# EXERCISE REQUIREMENTS
Which lines of the entries below contain the string "pinky"? Copy each one.

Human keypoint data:
'''

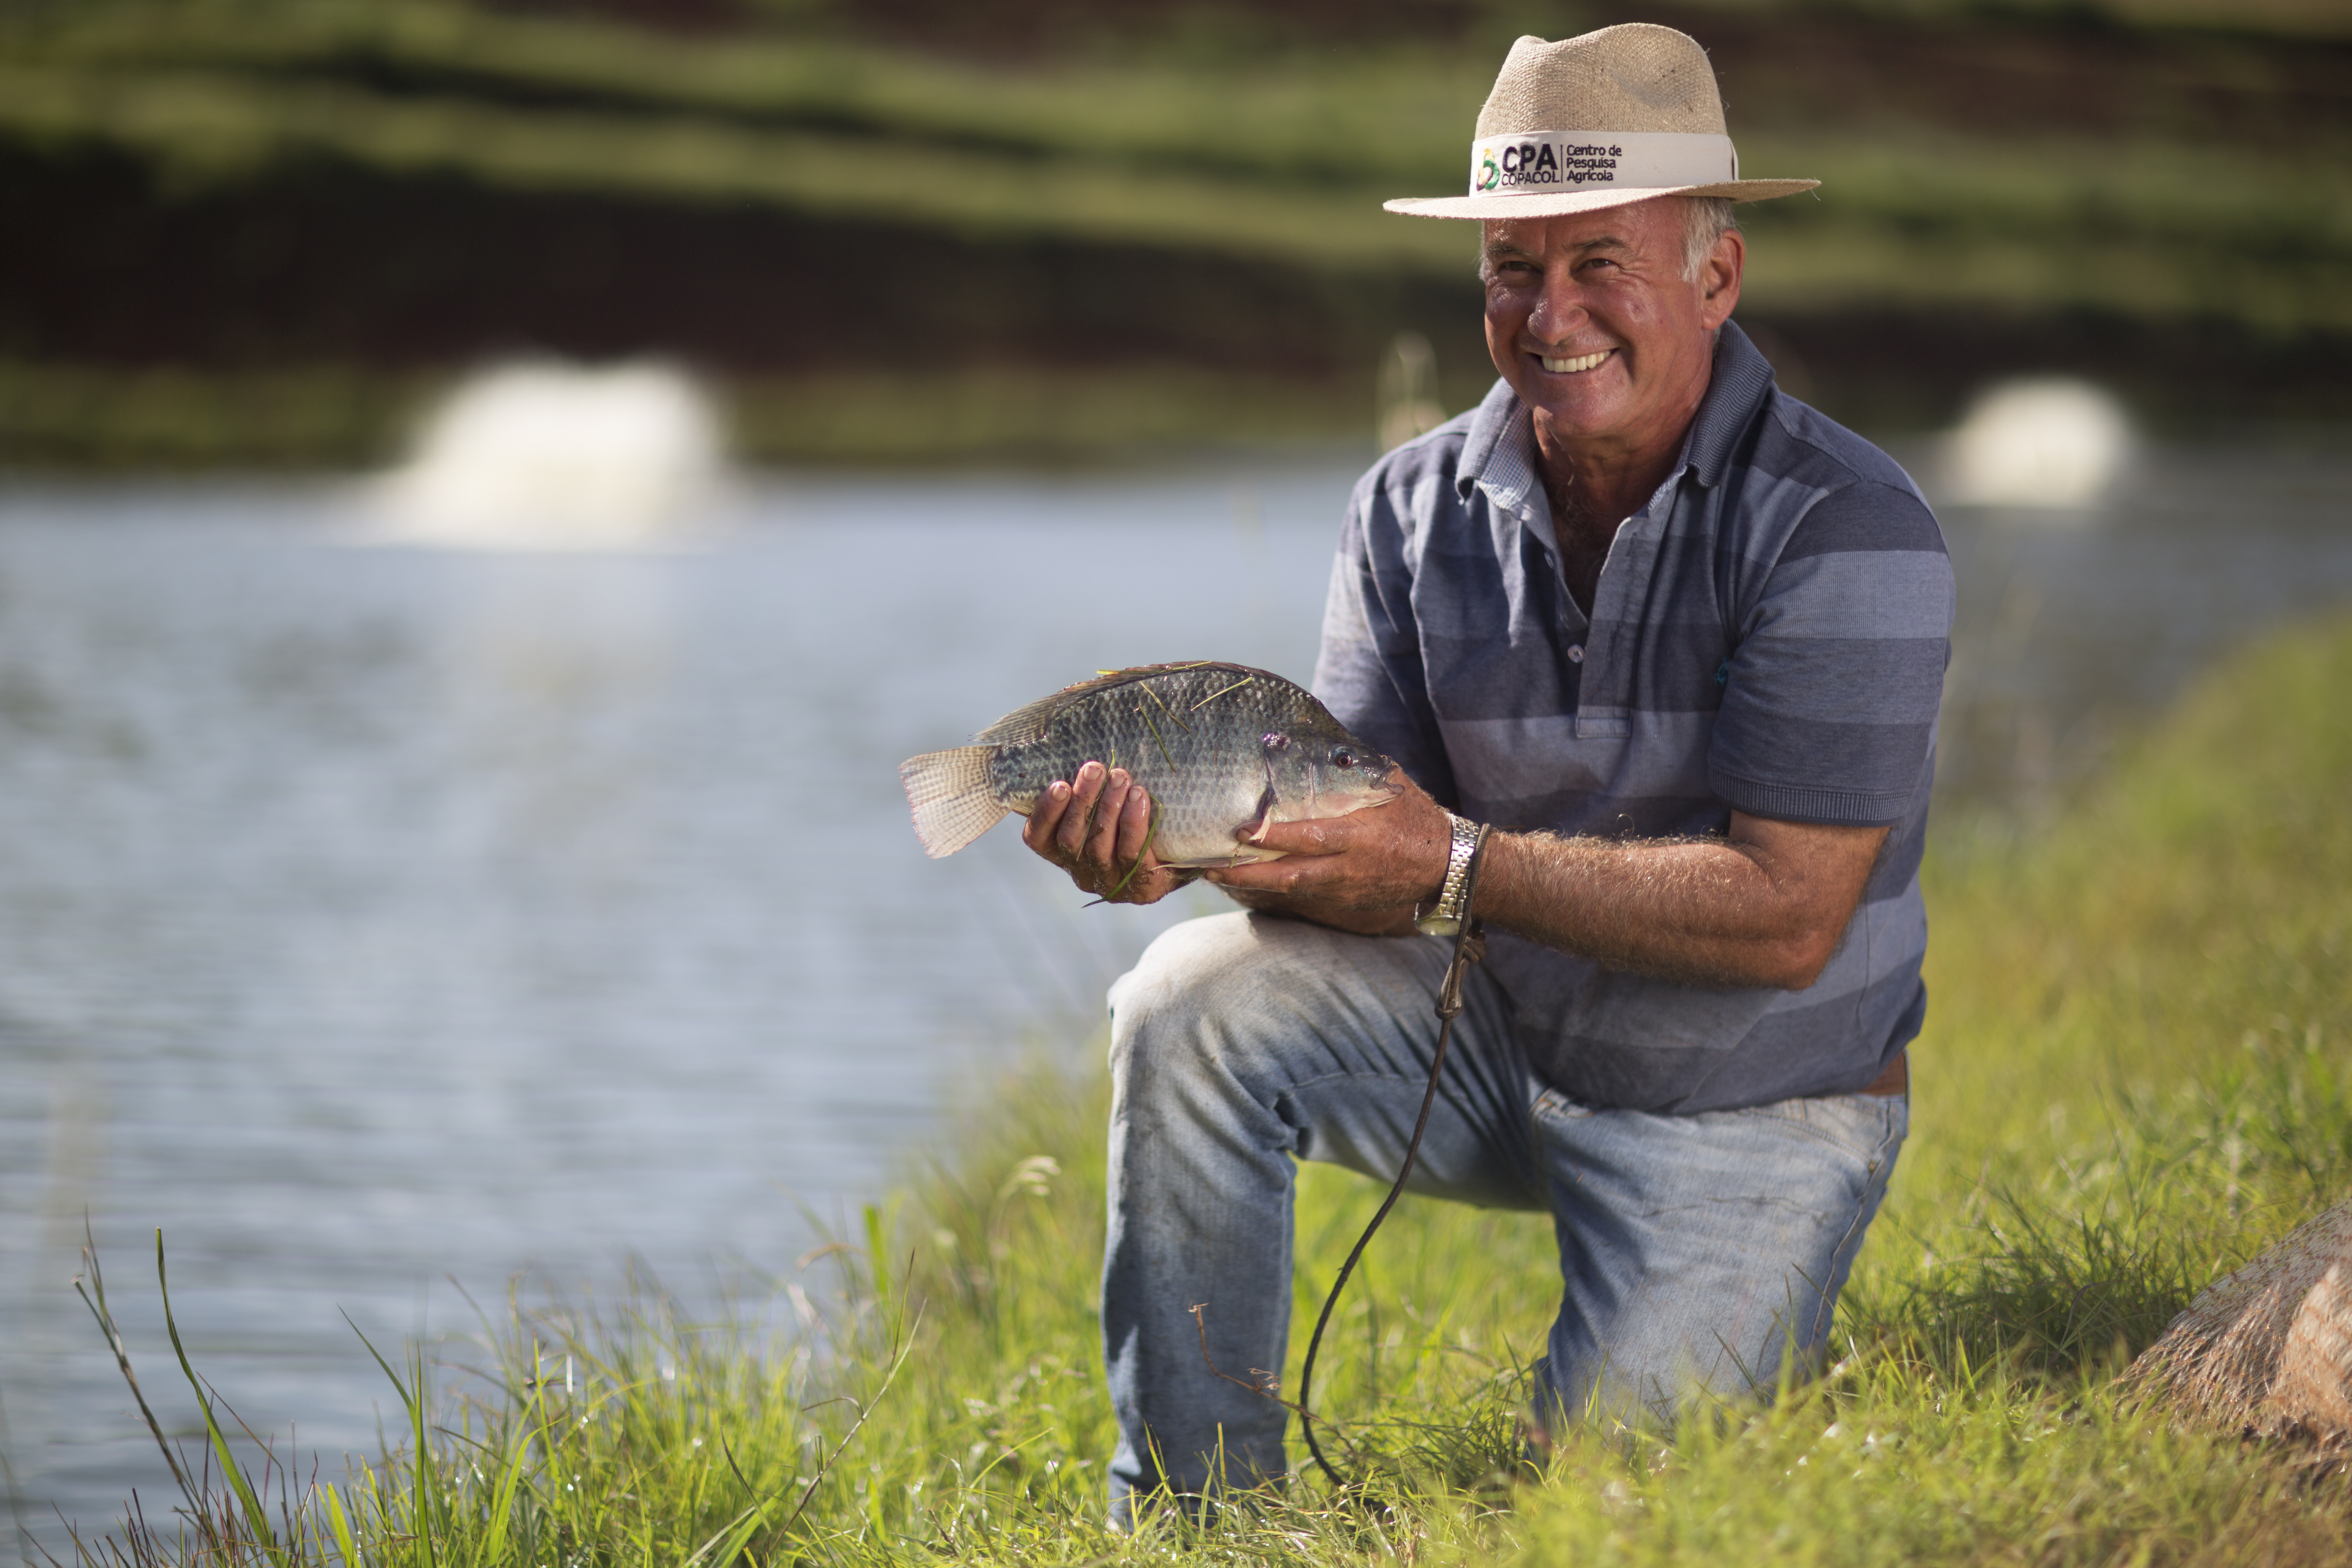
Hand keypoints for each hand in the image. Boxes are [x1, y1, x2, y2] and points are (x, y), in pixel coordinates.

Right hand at [1021, 761, 1183, 905]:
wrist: (1180, 853)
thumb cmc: (1131, 820)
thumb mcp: (1102, 806)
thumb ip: (1085, 792)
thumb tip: (1071, 757)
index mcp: (1063, 853)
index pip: (1039, 838)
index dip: (1045, 813)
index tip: (1059, 785)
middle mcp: (1081, 873)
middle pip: (1071, 840)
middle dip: (1082, 801)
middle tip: (1095, 769)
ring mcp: (1110, 882)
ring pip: (1099, 847)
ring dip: (1108, 807)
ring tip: (1120, 777)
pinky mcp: (1140, 887)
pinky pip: (1132, 854)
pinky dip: (1134, 822)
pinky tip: (1139, 796)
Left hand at [1203, 773, 1454, 928]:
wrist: (1447, 865)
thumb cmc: (1414, 816)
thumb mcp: (1387, 784)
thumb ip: (1351, 768)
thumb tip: (1314, 740)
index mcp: (1360, 834)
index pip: (1311, 837)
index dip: (1274, 837)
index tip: (1242, 829)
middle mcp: (1348, 866)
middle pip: (1289, 875)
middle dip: (1248, 872)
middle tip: (1209, 863)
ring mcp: (1344, 888)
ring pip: (1289, 889)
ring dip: (1251, 883)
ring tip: (1214, 872)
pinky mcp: (1343, 901)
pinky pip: (1301, 895)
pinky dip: (1271, 888)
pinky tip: (1245, 878)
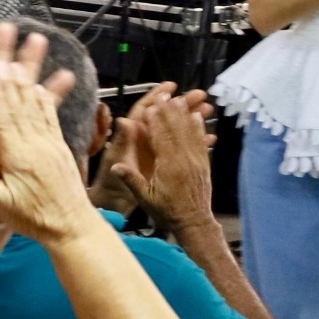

'''

# RESPONSE TO THE EXERCISE
pinky mcp: (1140, 887)
pinky pip: (1132, 854)
pinky dip: (1134, 822)
pinky tip: (1139, 796)
pinky mcp: (1343, 901)
pinky pip: (1301, 895)
pinky dip: (1271, 888)
pinky tip: (1245, 878)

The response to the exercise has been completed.